用于检查和初始化 TPU（如果在运行时分配）的源代码：

print("OS Version & Details: ")
!lsb_release -a
print()

gpu_device_location = tpu_device_location = cpu_device_location = None

if os.environ['COLAB_GPU'] == '1':
    print("Allocated GPU Runtime Details:")
    !nvidia-smi
    print()
    try:
        import pynvml
        pynvml.nvmlInit()
        handle = pynvml.nvmlDeviceGetHandleByIndex(0)
        gpu_device_name = pynvml.nvmlDeviceGetName(handle)
 
        if gpu_device_name not in {b'Tesla T4',b'Tesla P4',b'Tesla P100-PCIE-16GB'}:
            raise Exception("Unfortunately this instance does not have a T4,P4 or P100 GPU.\nSometimes Colab allocates a Tesla K80 instead of a T4,P4 or P100.\nIf you get Tesla K80 then you can factory reset your runtime to get another GPUs.")
    except Exception as hardware_exception:
        print(hardware_exception,end = '\n\n')
    gpu_device_location = tf.test.gpu_device_name()
    print(f"{gpu_device_name.decode('utf-8')} is allocated sucessfully at location: {gpu_device_location}")
elif 'COLAB_TPU_ADDR' in os.environ:
    tpu_device_location = f"grpc://{os.environ['COLAB_TPU_ADDR']}"
    print(f"TPU is allocated successfully at location: {tpu_device_location}.")
    resolver = tf.distribute.cluster_resolver.TPUClusterResolver(tpu_location)
    tf.config.experimental_connect_to_cluster(resolver)
    tf.tpu.experimental.initialize_tpu_system(resolver)
    tpu_strategy = tf.distribute.TPUStrategy()
else:
    cpu_device_location = "/cpu:0"
    print("GPUs and TPUs are not allocated successfully,hence runtime fallbacked to cpu.")

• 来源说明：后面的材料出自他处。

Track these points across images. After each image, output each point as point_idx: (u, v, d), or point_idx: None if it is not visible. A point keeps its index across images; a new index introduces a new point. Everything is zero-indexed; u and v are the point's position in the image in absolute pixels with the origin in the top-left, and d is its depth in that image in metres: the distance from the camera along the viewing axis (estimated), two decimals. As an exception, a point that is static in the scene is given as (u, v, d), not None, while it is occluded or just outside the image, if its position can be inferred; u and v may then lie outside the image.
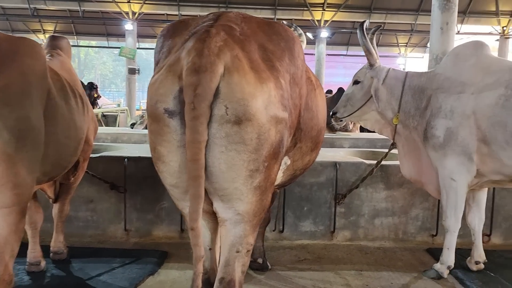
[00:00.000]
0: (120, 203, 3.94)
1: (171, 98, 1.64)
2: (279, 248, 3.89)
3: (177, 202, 1.91)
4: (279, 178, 2.33)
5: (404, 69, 17.95)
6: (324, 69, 17.79)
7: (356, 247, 3.96)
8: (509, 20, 17.30)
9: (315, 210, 4.06)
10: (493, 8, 16.85)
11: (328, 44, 19.94)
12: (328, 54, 20.05)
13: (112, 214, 3.97)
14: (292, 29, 3.62)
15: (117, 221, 3.97)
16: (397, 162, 4.11)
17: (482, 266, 3.47)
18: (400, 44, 27.42)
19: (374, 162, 3.97)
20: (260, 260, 3.32)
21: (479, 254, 3.48)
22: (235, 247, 1.79)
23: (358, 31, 3.70)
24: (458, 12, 17.28)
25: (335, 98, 7.33)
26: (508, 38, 17.68)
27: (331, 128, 6.01)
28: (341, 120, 3.87)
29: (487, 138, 3.06)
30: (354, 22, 18.69)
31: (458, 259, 3.54)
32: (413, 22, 18.08)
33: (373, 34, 3.84)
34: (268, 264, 3.39)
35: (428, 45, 28.07)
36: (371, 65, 3.68)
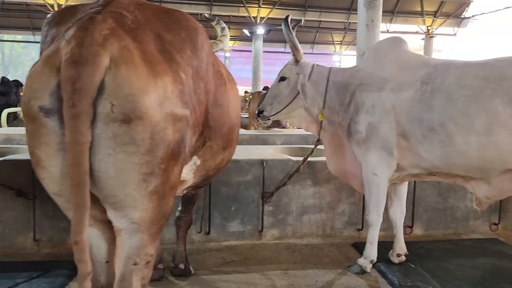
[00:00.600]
0: (29, 211, 3.58)
1: (47, 95, 1.43)
2: (206, 250, 3.74)
3: (65, 212, 1.69)
4: (190, 179, 2.18)
5: (339, 66, 18.47)
6: (262, 66, 17.83)
7: (284, 245, 3.91)
8: (433, 20, 18.34)
9: (243, 209, 3.95)
10: (419, 9, 17.78)
11: (265, 41, 20.03)
12: (266, 51, 20.16)
13: (20, 223, 3.61)
14: (215, 22, 3.49)
15: (26, 231, 3.61)
16: (324, 159, 4.10)
17: (403, 258, 3.55)
18: (335, 42, 28.26)
19: (301, 158, 3.93)
20: (182, 266, 3.15)
21: (400, 247, 3.55)
22: (132, 259, 1.61)
23: (283, 26, 3.63)
24: (387, 12, 18.20)
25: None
26: (433, 37, 18.75)
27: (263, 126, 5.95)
28: (269, 119, 3.80)
29: (406, 133, 3.10)
30: (297, 19, 18.91)
31: (382, 252, 3.61)
32: (346, 21, 18.60)
33: (292, 29, 3.80)
34: (191, 269, 3.23)
35: (361, 43, 29.20)
36: (297, 61, 3.63)
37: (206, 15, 3.67)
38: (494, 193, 3.10)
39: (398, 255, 3.53)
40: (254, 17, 17.05)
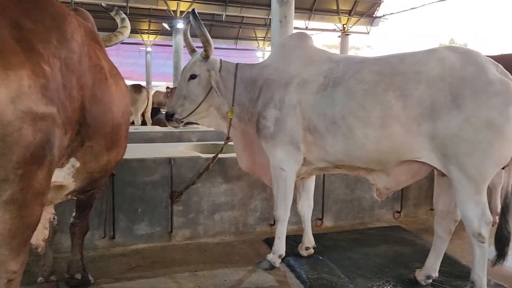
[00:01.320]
0: None
1: None
2: (110, 256, 3.51)
3: None
4: (71, 183, 1.98)
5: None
6: (183, 61, 17.44)
7: (195, 245, 3.80)
8: (348, 19, 19.19)
9: (151, 210, 3.77)
10: (335, 7, 18.49)
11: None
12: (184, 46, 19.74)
13: None
14: (113, 13, 3.26)
15: None
16: (234, 155, 4.05)
17: (312, 251, 3.60)
18: (258, 38, 28.55)
19: (211, 156, 3.84)
20: (78, 276, 2.91)
21: (308, 240, 3.60)
22: (-10, 278, 1.41)
23: (192, 19, 3.44)
24: (305, 9, 18.72)
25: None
26: (348, 35, 19.62)
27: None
28: (182, 121, 3.60)
29: (311, 127, 3.13)
30: (213, 14, 18.74)
31: (293, 246, 3.64)
32: (266, 17, 18.80)
33: (188, 24, 3.69)
34: (91, 278, 3.00)
35: (284, 39, 29.87)
36: (207, 57, 3.48)
37: (103, 4, 3.42)
38: (393, 184, 3.23)
39: (307, 248, 3.58)
40: (173, 11, 16.62)
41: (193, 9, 3.54)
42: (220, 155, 3.86)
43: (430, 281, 3.12)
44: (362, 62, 3.10)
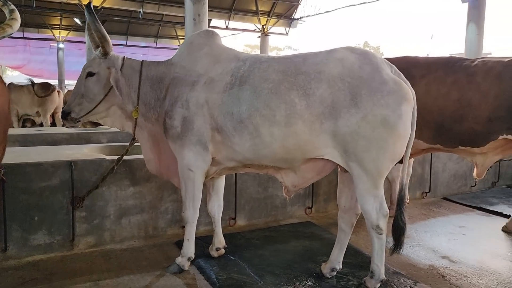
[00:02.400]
0: None
1: None
2: (1, 271, 3.19)
3: None
4: None
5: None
6: (98, 59, 16.56)
7: (100, 253, 3.59)
8: (267, 19, 19.54)
9: (49, 218, 3.49)
10: (254, 8, 18.72)
11: (102, 32, 18.73)
12: (103, 43, 18.81)
13: None
14: (1, 3, 2.97)
15: None
16: (141, 156, 3.90)
17: (223, 251, 3.58)
18: (179, 36, 28.02)
19: (117, 157, 3.65)
20: (-42, 295, 2.61)
21: (219, 241, 3.57)
22: None
23: (86, 14, 3.27)
24: (225, 9, 18.74)
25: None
26: (268, 35, 19.98)
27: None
28: (79, 121, 3.39)
29: (219, 127, 3.09)
30: (131, 11, 18.03)
31: (204, 247, 3.59)
32: (183, 15, 18.52)
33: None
34: (-25, 296, 2.70)
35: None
36: (106, 53, 3.31)
37: None
38: (300, 181, 3.30)
39: (217, 249, 3.55)
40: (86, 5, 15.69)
41: (89, 3, 3.36)
42: (127, 157, 3.70)
43: (335, 273, 3.24)
44: (268, 61, 3.13)
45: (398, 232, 3.04)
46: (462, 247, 3.96)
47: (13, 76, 31.24)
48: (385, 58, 4.83)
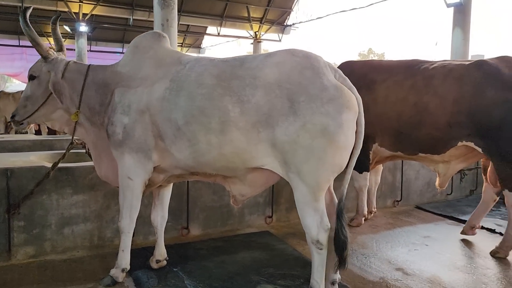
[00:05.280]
0: None
1: None
2: None
3: None
4: None
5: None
6: (88, 66, 16.56)
7: (38, 264, 3.45)
8: (260, 26, 19.47)
9: (-16, 228, 3.36)
10: (246, 14, 18.66)
11: (93, 39, 18.79)
12: (94, 51, 18.84)
13: None
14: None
15: None
16: (86, 164, 3.79)
17: (164, 263, 3.43)
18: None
19: (64, 165, 3.53)
20: None
21: (160, 253, 3.42)
22: None
23: (20, 19, 3.20)
24: (216, 15, 18.69)
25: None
26: (260, 42, 19.91)
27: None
28: (22, 123, 3.31)
29: (161, 133, 2.96)
30: (125, 18, 17.99)
31: (148, 258, 3.45)
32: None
33: (54, 23, 3.44)
34: None
35: (202, 45, 29.42)
36: (45, 57, 3.24)
37: None
38: (248, 191, 3.16)
39: (157, 261, 3.40)
40: (76, 13, 15.70)
41: (24, 8, 3.27)
42: (70, 164, 3.58)
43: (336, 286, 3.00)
44: (205, 65, 2.99)
45: (340, 246, 2.79)
46: (420, 259, 3.79)
47: (16, 85, 31.46)
48: (347, 62, 4.77)
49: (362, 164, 4.46)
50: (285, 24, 19.93)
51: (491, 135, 3.60)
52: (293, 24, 19.58)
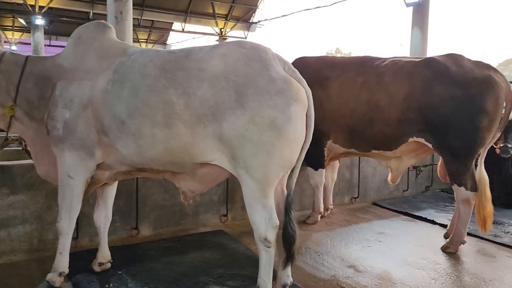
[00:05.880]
0: None
1: None
2: None
3: None
4: None
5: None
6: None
7: (-31, 269, 3.20)
8: (225, 23, 19.30)
9: None
10: (211, 11, 18.44)
11: (53, 34, 18.10)
12: (54, 45, 18.15)
13: None
14: None
15: None
16: (24, 162, 3.55)
17: (108, 266, 3.27)
18: (140, 40, 27.48)
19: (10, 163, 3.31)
20: None
21: (103, 255, 3.25)
22: None
23: None
24: (181, 11, 18.38)
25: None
26: (226, 39, 19.72)
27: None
28: None
29: (105, 128, 2.79)
30: (86, 12, 17.40)
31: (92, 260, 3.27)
32: (139, 17, 18.05)
33: None
34: None
35: (168, 41, 28.89)
36: None
37: None
38: (197, 187, 3.06)
39: (100, 264, 3.22)
40: (32, 6, 15.04)
41: None
42: (5, 162, 3.35)
43: None
44: (150, 56, 2.85)
45: (288, 242, 2.75)
46: (373, 255, 3.78)
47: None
48: (301, 58, 4.71)
49: (317, 161, 4.44)
50: (250, 21, 19.85)
51: (440, 131, 3.63)
52: (259, 21, 19.53)
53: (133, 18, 19.29)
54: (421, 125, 3.72)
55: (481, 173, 3.73)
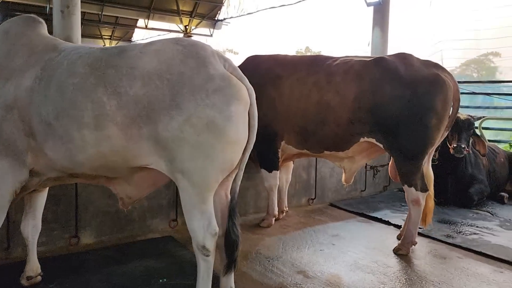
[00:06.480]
0: None
1: None
2: None
3: None
4: None
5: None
6: None
7: None
8: (190, 20, 18.98)
9: None
10: (175, 7, 18.08)
11: None
12: None
13: None
14: None
15: None
16: None
17: (38, 279, 3.02)
18: (104, 36, 26.77)
19: None
20: None
21: (31, 268, 3.01)
22: None
23: None
24: (144, 7, 17.93)
25: None
26: (191, 36, 19.43)
27: None
28: None
29: (33, 131, 2.55)
30: (42, 6, 16.70)
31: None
32: (100, 13, 17.49)
33: None
34: None
35: (133, 38, 28.27)
36: None
37: None
38: (135, 192, 2.90)
39: (29, 278, 2.98)
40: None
41: None
42: None
43: None
44: (80, 52, 2.64)
45: (231, 247, 2.64)
46: (324, 260, 3.69)
47: None
48: (254, 56, 4.57)
49: (271, 163, 4.32)
50: (216, 18, 19.59)
51: (390, 131, 3.58)
52: (224, 19, 19.30)
53: (94, 14, 18.83)
54: (371, 125, 3.65)
55: (428, 171, 3.72)
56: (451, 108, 3.61)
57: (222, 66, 2.54)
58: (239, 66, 4.53)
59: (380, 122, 3.59)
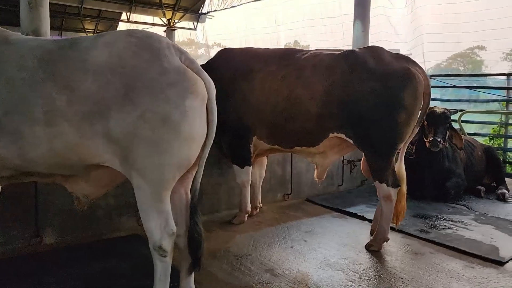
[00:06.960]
0: None
1: None
2: None
3: None
4: None
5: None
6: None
7: None
8: (173, 13, 18.70)
9: None
10: (157, 0, 17.79)
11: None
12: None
13: None
14: None
15: None
16: None
17: (-12, 283, 2.89)
18: (87, 30, 26.33)
19: None
20: None
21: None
22: None
23: None
24: (125, 0, 17.61)
25: None
26: (174, 30, 19.17)
27: None
28: None
29: None
30: None
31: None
32: (80, 5, 17.12)
33: None
34: None
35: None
36: None
37: None
38: (92, 191, 2.80)
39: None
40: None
41: None
42: None
43: None
44: (32, 45, 2.51)
45: (194, 246, 2.57)
46: (294, 257, 3.61)
47: None
48: (227, 49, 4.46)
49: (244, 159, 4.23)
50: (200, 12, 19.34)
51: (359, 126, 3.50)
52: (208, 12, 19.06)
53: (73, 7, 18.44)
54: (340, 120, 3.57)
55: (400, 169, 3.65)
56: (422, 103, 3.53)
57: (178, 59, 2.45)
58: (211, 60, 4.44)
59: (349, 117, 3.51)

使用 ImageDataGenerator 的数据增强：

image_size = 224
batch_size = 16

image_datagen_kwargs = dict(rescale = 1 / 255,rotation_range = 15,width_shift_range = 0.1,zoom_range = 0.01,shear_range = 0.01,brightness_range = [0.3,1.5],horizontal_flip = True,vertical_flip = True)

train_image_datagen = ImageDataGenerator(**image_datagen_kwargs)
validation_image_datagen = ImageDataGenerator(**image_datagen_kwargs)
test_image_datagen = ImageDataGenerator(**image_datagen_kwargs)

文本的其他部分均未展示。